» **Dataset entries**:

□ □ □ □ □

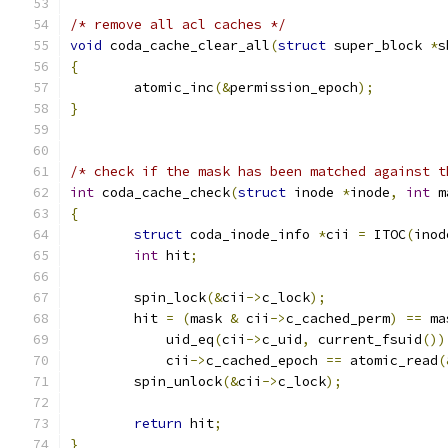
/* remove all acl caches */
void
 coda_cache_clear_all
(
struct
 super_block 
*
s
{
	atomic_inc
(&
permission_epoch
);
}
/* check if the mask has been matched against t
int
 coda_cache_check
(
struct
 inode 
*
inode
,
int
 m
{
struct
 coda_inode_info 
*
cii 
=
 ITOC
(
inod
int
 hit
;
	spin_lock
(&
cii
->
c_lock
);
	hit 
=
(
mask 
&
 cii
->
c_cached_perm
)
==
 ma
	    uid_eq
(
cii
->
c_uid
,
 current_fsuid
())
	    cii
->
c_cached_epoch 
==
 atomic_read
(
	spin_unlock
(&
cii
->
c_lock
);
return
 hit
;
}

□ □ □ □ □

» **REQUIRED ACTION**:
Please provide a faithful transcription of all the data, pictures excluded.

» **FINISHED EXERCISE**:
/* remove all acl caches */
void
 coda_cache_clear_all
(
struct
 super_block 
*
s
{
	atomic_inc
(&
permission_epoch
);
}
/* check if the mask has been matched against t
int
 coda_cache_check
(
struct
 inode 
*
inode
,
int
 m
{
struct
 coda_inode_info 
*
cii 
=
 ITOC
(
inod
int
 hit
;
	spin_lock
(&
cii
->
c_lock
);
	hit 
=
(
mask 
&
 cii
->
c_cached_perm
)
==
 ma
	    uid_eq
(
cii
->
c_uid
,
 current_fsuid
())
	    cii
->
c_cached_epoch 
==
 atomic_read
(
	spin_unlock
(&
cii
->
c_lock
);
return
 hit
;
}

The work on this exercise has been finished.